Dans l’automobile (premier poste des exportations de biens industriels britanniques), plusieurs annonces ont confirmé des fermetures d’usines ou des renoncements à de nouvelles chaines de production au Royaume-Uni : la fermeture de l’usine Honda à Swindon en 2022 (3500 emplois en jeu), Nissan et son usine de Sunderland (7000 emplois), la fermeture de deux sites de production de Schaeffler (500 emplois), Jaguar Land Rover (4500 emplois) ou encore Ford (1000 emplois). La reconfiguration de certains secteurs importants de l’économie britannique induite par le Brexit va certainement conduire d’autres entreprises à revoir les lieux d’implantation de leurs sites de production.

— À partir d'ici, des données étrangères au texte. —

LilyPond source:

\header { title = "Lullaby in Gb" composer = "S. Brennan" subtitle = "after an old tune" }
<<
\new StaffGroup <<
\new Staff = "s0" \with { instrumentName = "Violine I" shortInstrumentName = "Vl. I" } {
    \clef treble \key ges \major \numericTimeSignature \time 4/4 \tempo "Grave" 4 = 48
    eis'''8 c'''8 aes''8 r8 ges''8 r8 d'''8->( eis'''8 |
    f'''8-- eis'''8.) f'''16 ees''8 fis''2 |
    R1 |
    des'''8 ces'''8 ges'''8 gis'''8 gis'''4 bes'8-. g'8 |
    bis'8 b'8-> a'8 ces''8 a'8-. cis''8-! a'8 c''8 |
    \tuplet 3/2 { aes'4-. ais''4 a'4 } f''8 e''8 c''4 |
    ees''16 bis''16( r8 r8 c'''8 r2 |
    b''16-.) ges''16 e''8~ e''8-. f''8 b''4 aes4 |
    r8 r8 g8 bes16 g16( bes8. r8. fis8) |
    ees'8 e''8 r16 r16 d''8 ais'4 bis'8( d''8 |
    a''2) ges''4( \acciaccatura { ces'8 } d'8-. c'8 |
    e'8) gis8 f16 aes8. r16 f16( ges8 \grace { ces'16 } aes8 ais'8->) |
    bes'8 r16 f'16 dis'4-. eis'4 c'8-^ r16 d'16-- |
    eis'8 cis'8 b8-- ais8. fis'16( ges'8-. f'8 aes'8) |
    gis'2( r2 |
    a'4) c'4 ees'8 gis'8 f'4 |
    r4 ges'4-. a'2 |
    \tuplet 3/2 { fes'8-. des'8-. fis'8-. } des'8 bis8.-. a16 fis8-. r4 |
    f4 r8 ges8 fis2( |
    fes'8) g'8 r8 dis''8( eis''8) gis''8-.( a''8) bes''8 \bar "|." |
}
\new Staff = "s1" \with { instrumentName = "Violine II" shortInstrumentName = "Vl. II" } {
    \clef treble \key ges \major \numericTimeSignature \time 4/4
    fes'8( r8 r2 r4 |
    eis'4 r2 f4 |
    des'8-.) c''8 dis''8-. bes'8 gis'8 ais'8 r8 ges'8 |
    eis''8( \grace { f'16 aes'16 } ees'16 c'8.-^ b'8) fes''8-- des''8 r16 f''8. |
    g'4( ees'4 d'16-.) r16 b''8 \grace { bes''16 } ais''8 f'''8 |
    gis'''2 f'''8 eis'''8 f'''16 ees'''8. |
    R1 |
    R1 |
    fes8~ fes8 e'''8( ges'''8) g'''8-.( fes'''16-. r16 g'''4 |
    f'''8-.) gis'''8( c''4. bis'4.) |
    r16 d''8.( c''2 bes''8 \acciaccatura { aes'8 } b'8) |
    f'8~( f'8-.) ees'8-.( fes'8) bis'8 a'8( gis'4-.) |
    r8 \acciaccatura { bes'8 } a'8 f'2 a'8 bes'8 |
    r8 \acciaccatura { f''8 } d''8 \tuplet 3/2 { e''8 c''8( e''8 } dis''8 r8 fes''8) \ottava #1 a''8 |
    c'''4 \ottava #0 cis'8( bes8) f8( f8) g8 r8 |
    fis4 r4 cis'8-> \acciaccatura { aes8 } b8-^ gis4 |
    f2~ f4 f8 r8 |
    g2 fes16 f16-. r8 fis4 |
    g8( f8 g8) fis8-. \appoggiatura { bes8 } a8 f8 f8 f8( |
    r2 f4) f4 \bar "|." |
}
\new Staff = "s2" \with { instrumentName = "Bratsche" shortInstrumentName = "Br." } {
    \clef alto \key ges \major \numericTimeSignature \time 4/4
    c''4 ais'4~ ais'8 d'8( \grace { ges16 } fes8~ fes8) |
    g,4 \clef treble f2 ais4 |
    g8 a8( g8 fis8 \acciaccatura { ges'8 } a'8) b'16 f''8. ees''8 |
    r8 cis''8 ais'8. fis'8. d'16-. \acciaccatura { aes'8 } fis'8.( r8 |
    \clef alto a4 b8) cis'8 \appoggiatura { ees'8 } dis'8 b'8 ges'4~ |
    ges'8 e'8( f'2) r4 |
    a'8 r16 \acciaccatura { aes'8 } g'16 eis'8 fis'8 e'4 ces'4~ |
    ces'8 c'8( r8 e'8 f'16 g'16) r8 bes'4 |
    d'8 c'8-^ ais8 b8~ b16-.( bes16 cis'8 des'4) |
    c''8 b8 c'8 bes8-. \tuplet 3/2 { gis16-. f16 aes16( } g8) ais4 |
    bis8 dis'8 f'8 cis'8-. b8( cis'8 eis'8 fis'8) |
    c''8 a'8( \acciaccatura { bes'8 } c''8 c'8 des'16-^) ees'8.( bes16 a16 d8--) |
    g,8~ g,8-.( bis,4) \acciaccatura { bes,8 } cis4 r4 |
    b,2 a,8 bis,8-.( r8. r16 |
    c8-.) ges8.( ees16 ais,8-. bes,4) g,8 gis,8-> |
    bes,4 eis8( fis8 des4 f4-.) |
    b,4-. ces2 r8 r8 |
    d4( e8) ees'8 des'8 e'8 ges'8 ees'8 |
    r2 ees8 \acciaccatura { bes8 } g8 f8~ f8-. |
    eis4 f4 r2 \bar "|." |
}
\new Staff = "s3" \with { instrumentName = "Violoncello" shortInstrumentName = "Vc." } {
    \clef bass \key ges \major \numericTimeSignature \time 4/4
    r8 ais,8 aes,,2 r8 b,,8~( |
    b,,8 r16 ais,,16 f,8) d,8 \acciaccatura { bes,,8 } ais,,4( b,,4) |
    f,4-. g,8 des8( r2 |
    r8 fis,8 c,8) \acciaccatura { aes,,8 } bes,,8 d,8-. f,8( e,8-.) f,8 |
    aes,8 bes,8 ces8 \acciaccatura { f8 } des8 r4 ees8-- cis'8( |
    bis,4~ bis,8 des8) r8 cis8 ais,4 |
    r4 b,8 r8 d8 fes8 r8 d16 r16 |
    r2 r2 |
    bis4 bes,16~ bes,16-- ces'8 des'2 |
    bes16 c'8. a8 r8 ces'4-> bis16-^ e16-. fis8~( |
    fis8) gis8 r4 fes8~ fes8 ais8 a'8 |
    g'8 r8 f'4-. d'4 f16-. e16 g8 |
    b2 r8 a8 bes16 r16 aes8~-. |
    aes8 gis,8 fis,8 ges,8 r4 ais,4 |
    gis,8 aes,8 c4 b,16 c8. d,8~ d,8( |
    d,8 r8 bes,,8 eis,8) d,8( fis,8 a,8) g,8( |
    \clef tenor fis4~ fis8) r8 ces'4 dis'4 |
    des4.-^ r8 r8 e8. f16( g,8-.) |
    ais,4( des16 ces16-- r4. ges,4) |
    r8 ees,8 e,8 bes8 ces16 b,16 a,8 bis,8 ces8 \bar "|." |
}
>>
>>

Dans le secteur de la pharmacie, le transfert de l’EMA (Agence Européenne du Médicament) de Londres à Amsterdam a été un signal fort. Même si 3 000 spécialités sont produites au Royaume-Uni, les industriels de la pharmacie ont anticipé le Brexit. Le transfert de l’EMA et la perspective d’un éventuel hard Brexit ont obligé les laboratoires à déplacer les procédures d’AMM (autorisation de mise sur le marché) vers des filiales sur le continent.
Dans l’aéronautique, l’Agence européenne de la sécurité aérienne (EASA) est responsable de la certification et de la régulation de l’industrie aéronautique en Europe. Sans accord sur l’adhésion du Royaume-Uni à cette agence, les composants de l’aéronautiques ne seront plus certifiés et une double certification aura un impact en termes de délai et de coût.
En outre, 11 % des effectifs de l’industrie aérospatiale du Royaume-Uni sont européens. Une diminution du nombre de talents est donc à craindre. Enfin, la perte de financements européens H2020 créera un manque à gagner. Alors que les avions et pièces d’avions traversant la Manche ne sont pas taxés depuis un accord de 1980, le retour de tarifs douaniers serait également un coup dur pour l’aéronautique britannique.